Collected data
---

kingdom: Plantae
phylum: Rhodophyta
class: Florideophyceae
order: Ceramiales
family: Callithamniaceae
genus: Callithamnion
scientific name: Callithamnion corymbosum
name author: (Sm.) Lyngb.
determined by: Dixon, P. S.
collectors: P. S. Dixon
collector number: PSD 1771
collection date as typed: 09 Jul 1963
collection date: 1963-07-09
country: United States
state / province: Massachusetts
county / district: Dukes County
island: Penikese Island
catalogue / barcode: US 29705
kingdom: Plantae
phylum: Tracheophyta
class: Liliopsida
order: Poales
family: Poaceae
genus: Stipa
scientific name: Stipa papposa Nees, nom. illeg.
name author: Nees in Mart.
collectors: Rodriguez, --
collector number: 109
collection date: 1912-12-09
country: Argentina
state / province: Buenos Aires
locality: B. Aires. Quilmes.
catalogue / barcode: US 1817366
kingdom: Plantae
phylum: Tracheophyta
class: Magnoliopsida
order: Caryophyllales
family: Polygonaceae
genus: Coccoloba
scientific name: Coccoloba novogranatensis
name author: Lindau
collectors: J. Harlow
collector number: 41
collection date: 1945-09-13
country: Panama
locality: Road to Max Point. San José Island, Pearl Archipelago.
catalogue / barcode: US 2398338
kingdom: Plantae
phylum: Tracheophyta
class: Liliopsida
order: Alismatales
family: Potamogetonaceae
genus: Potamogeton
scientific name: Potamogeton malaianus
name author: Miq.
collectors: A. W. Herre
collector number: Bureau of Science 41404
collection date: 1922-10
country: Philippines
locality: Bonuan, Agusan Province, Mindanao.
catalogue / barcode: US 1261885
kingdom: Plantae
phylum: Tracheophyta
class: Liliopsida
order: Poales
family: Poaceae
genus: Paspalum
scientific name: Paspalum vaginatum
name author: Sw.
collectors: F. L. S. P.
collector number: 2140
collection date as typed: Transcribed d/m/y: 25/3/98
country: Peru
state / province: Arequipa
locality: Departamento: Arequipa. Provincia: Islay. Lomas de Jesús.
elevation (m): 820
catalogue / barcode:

---

### [What you need to do]
Reproduce the records line for line, with no changes.

### [Answer in full]
kingdom: Plantae
phylum: Rhodophyta
class: Florideophyceae
order: Ceramiales
family: Callithamniaceae
genus: Callithamnion
scientific name: Callithamnion corymbosum
name author: (Sm.) Lyngb.
determined by: Dixon, P. S.
collectors: P. S. Dixon
collector number: PSD 1771
collection date as typed: 09 Jul 1963
collection date: 1963-07-09
country: United States
state / province: Massachusetts
county / district: Dukes County
island: Penikese Island
catalogue / barcode: US 29705
kingdom: Plantae
phylum: Tracheophyta
class: Liliopsida
order: Poales
family: Poaceae
genus: Stipa
scientific name: Stipa papposa Nees, nom. illeg.
name author: Nees in Mart.
collectors: Rodriguez, --
collector number: 109
collection date: 1912-12-09
country: Argentina
state / province: Buenos Aires
locality: B. Aires. Quilmes.
catalogue / barcode: US 1817366
kingdom: Plantae
phylum: Tracheophyta
class: Magnoliopsida
order: Caryophyllales
family: Polygonaceae
genus: Coccoloba
scientific name: Coccoloba novogranatensis
name author: Lindau
collectors: J. Harlow
collector number: 41
collection date: 1945-09-13
country: Panama
locality: Road to Max Point. San José Island, Pearl Archipelago.
catalogue / barcode: US 2398338
kingdom: Plantae
phylum: Tracheophyta
class: Liliopsida
order: Alismatales
family: Potamogetonaceae
genus: Potamogeton
scientific name: Potamogeton malaianus
name author: Miq.
collectors: A. W. Herre
collector number: Bureau of Science 41404
collection date: 1922-10
country: Philippines
locality: Bonuan, Agusan Province, Mindanao.
catalogue / barcode: US 1261885
kingdom: Plantae
phylum: Tracheophyta
class: Liliopsida
order: Poales
family: Poaceae
genus: Paspalum
scientific name: Paspalum vaginatum
name author: Sw.
collectors: F. L. S. P.
collector number: 2140
collection date as typed: Transcribed d/m/y: 25/3/98
country: Peru
state / province: Arequipa
locality: Departamento: Arequipa. Provincia: Islay. Lomas de Jesús.
elevation (m): 820
catalogue / barcode:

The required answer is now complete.